A sturdy but oddly unsatisfying biography of Lou Gehrig, arguably
major-league baseball's most tragic hero. Robinson (who ghosted Oh
Baby, I Love It for Tim McCarver) provides a thorough account of
Gehrig's life and times, plus an afterword on Pride of the Yankees,
"a three handkerchief film" starring Gary Cooper. The sole
surviving son of immigrant parents, Gehrig grew up in Manhattan's
Washington Heights. His athletic abilities earned him a place at
Columbia Univ., and later on the Yankees. Playing in the shadow of
the flamboyant Babe Ruth, Gehrig helped the Bronx Bombers win seven
pennants and six World Series, from the Roaring Twenties through
the eve of WW II. Despite a career batting average of .340 and 493
homers, the quietly industrious first baseman is best remembered
for playing in 2,130 consecutive regular-season games. The streak
ended in the spring of 1939 when amyotrophic lateral sclerosis, a
wasting polio-like disease, abruptly robbed Gehrig of his marvelous
physical skills. Still the team's captain, he spent the season on
the bench. Mayor La Guardia gave the future Hall-of-Famer a job on
N.Y.C.'s Parole Commission, but he died in 1941, less than three
weeks short of his 38th birthday. Robinson makes every effort to
bring the off-field Gehrig down to human scale, e.g., recounting
the tensions that kept his domineering mother and beloved, loving
wife at ann's length. But the problem may be that his subject was a
genuinely diffident man who kept his own counsel and let diamond
feats speak for themselves.
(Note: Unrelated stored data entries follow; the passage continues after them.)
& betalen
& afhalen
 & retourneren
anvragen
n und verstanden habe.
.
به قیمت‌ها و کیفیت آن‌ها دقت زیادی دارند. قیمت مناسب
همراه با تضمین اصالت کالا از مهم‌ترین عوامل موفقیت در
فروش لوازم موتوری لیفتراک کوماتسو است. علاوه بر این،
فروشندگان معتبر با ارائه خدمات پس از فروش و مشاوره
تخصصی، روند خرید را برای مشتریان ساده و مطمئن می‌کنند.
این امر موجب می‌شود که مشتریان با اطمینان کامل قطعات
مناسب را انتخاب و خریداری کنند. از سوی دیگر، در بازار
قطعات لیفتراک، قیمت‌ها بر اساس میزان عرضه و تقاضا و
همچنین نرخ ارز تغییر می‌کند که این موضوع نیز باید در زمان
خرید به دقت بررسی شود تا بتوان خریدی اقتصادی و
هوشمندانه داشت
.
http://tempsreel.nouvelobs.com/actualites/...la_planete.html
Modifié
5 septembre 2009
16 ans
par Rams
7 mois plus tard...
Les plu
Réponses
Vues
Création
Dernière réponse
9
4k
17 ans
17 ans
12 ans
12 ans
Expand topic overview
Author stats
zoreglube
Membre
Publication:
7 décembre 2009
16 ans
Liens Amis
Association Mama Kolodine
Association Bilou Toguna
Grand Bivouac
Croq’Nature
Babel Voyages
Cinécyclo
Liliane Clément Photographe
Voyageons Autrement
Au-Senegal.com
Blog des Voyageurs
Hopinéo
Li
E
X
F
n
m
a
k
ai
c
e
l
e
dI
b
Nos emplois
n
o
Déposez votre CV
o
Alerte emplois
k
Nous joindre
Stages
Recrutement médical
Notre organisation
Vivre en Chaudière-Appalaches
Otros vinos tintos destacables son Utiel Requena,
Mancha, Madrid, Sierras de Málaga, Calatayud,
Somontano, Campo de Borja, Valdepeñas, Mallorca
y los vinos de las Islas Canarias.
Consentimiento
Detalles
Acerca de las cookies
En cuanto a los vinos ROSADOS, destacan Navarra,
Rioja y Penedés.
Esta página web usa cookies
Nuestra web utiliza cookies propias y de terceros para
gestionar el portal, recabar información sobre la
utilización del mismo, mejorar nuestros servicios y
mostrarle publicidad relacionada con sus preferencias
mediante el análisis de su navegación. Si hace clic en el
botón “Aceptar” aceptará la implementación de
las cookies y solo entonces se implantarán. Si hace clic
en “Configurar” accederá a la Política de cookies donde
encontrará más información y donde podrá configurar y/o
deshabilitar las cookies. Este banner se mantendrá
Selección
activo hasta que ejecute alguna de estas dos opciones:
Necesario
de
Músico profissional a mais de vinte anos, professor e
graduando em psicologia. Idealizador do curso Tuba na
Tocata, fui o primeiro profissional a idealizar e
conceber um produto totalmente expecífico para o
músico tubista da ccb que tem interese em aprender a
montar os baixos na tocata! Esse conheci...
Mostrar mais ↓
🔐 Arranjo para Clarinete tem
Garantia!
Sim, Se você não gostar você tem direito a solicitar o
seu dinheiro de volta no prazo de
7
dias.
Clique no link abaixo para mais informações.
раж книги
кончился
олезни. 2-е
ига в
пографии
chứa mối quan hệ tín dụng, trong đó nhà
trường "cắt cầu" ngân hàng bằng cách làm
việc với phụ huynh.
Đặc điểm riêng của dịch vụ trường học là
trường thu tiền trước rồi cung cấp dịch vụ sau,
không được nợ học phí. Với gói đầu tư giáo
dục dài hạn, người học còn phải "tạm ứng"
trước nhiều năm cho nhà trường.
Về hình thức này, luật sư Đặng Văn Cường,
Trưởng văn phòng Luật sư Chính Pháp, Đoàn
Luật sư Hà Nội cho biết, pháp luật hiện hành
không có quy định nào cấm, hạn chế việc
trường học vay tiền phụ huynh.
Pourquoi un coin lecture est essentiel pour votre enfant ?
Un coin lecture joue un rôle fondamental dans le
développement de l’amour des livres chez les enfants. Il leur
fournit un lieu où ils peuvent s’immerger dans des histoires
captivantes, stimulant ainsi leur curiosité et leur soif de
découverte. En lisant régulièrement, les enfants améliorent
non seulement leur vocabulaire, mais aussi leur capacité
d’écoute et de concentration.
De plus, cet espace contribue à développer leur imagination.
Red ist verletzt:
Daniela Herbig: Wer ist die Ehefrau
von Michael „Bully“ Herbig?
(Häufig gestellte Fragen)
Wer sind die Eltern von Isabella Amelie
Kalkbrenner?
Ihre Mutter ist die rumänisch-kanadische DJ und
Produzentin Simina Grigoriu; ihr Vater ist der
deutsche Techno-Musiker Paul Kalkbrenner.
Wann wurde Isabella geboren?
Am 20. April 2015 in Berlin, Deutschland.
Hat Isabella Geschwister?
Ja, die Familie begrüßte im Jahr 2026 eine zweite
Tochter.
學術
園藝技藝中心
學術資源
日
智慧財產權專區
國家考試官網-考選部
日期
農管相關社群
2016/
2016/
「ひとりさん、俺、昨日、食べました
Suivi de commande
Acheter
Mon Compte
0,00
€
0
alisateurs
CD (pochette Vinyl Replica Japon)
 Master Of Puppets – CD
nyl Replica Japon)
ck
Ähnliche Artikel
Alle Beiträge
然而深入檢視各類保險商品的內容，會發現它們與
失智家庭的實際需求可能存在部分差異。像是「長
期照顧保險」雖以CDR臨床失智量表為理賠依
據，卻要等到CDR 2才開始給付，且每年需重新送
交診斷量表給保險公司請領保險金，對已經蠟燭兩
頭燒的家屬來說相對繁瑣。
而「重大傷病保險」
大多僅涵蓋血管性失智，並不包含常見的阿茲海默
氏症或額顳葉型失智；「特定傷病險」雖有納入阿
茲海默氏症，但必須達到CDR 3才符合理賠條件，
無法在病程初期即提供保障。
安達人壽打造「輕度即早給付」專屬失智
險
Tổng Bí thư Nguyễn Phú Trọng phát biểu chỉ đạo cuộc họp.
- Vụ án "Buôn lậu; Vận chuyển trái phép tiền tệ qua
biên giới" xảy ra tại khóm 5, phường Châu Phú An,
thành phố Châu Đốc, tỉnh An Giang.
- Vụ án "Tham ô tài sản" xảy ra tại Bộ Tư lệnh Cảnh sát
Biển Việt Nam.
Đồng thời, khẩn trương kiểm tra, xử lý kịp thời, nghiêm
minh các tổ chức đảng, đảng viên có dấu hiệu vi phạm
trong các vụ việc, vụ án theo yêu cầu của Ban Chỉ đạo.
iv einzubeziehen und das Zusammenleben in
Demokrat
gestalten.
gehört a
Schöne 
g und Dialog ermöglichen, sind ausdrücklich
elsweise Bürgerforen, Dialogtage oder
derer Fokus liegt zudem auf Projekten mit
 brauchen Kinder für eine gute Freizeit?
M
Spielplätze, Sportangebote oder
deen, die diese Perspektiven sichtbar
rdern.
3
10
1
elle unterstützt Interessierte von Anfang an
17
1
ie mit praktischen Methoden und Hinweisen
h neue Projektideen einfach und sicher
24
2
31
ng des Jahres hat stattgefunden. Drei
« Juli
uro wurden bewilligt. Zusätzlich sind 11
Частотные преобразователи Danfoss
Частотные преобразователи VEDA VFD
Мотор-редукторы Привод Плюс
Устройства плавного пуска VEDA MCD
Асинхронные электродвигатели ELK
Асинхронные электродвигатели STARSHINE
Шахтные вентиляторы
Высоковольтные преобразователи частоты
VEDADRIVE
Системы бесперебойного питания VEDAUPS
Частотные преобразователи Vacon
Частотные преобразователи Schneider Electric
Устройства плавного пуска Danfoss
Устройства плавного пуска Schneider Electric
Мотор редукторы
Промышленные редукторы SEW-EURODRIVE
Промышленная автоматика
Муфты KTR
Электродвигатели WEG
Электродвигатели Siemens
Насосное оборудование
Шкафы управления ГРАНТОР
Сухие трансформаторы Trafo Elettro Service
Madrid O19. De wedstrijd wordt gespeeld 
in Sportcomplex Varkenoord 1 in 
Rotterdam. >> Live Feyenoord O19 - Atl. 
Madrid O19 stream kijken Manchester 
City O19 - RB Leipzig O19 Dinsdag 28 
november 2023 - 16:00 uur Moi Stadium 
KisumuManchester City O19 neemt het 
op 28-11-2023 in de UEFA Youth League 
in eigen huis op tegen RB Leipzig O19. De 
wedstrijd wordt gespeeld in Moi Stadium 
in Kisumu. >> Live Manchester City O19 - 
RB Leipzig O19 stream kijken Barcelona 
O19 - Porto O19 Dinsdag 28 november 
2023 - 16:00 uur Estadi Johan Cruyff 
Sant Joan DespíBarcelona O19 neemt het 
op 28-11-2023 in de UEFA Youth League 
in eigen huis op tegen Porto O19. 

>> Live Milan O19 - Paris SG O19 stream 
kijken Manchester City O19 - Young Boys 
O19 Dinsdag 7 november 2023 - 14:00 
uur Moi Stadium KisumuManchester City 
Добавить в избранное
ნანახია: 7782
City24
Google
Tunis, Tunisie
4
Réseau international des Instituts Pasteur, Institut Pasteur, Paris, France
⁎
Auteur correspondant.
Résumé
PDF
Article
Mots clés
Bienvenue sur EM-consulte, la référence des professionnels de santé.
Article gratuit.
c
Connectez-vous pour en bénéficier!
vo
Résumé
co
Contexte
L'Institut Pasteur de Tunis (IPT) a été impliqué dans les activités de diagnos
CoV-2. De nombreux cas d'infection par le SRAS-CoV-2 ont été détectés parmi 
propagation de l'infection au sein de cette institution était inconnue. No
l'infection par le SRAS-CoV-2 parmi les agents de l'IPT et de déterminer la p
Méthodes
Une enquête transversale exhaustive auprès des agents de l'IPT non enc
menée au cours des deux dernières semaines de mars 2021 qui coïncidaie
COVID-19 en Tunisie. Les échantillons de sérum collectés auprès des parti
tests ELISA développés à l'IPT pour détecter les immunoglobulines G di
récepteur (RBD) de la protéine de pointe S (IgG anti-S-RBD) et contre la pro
Notwithstanding the platitudinous
tributes of contemporaries, anecdotal reportage, and a wealth of
statistical material, then, Gehrig remains an enigmatic individual
whose competitive spark, grace under mortal pressures, and allied
attributes can apparently be related, albeit not explained. In the
parlance of the summer game, Robinson is thrown out trying to
stretch a solid two-bagger into a triple. (Kirkus Reviews)
Lou Gehrig will go down in history as one of the best ballplayers
of all time; he was elected to the Hall of Fame and played in a
record-setting 2,130 consecutive games. ALS known today as "Lou
Gehrig's Disease" robbed him of his physical skills at a relatively
young age, and he died in 1941. Ray Robinson re-creates the life of
this legendary ballplayer and also provides an insightful look at
baseball, including all the great players of that era: Babe Ruth,
Ty Cobb, Walter Johnson, and more. 16 photographs."